If I see text with no entities at all in
match modes, should I:
A. Accept, leaving no text highlighted.
B. Reject, leaving no text highlighted.
C. Ignore, leaving no text highlighted.
Plus, what’s the difference between doing A, B or C? Generally, the controls (while great for things like
ner.teach) don’t seem intuitive/well-suited to these workflows - unless I’m missing something!
This is a good question and actually a very important one. TL;DR answer: You should pretty much always accept examples with no entities if the text doesn’t actually contain any entities.
Training your model with examples of entities and examples of what’s not an entity / texts without any entities is very important – you don’t want it to overfit and “hallucinate” entities because it’s never seen a single example without entity annotations during training.
Accepting an example will include it in the training data. Ignoring an example will always exclude it from the training and evaluation data – so you should only really do that for examples that are to difficult to answer, weird, broken etc. How rejected examples are handled depends on how you’re training the model later on. If you’re training it from binary accept/reject examples, the accepted and rejected examples will help construct the best possible analysis given your feedback.

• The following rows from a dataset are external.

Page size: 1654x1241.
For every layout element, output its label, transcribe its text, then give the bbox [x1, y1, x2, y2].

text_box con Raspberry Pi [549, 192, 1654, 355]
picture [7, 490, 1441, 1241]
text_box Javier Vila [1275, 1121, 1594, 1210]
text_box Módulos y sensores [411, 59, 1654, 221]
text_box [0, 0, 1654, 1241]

You can see some examples of that in my slides here. This means that the model can be updated accordingly, even if you haven’t collected annotations about every single token. If you’re training from manual annotations and set the
--no-missing flag, spaCy will assume that the data is “gold standard” and that the annotated entities are the only entities present in the data and all other tokens are
O (outside an entity). So only the accepted answers will be used and they’ll be treated as the perfect and “final” analysis. If an accepted text has no entities highlighted, this will be interpreted as “this text has no entities”.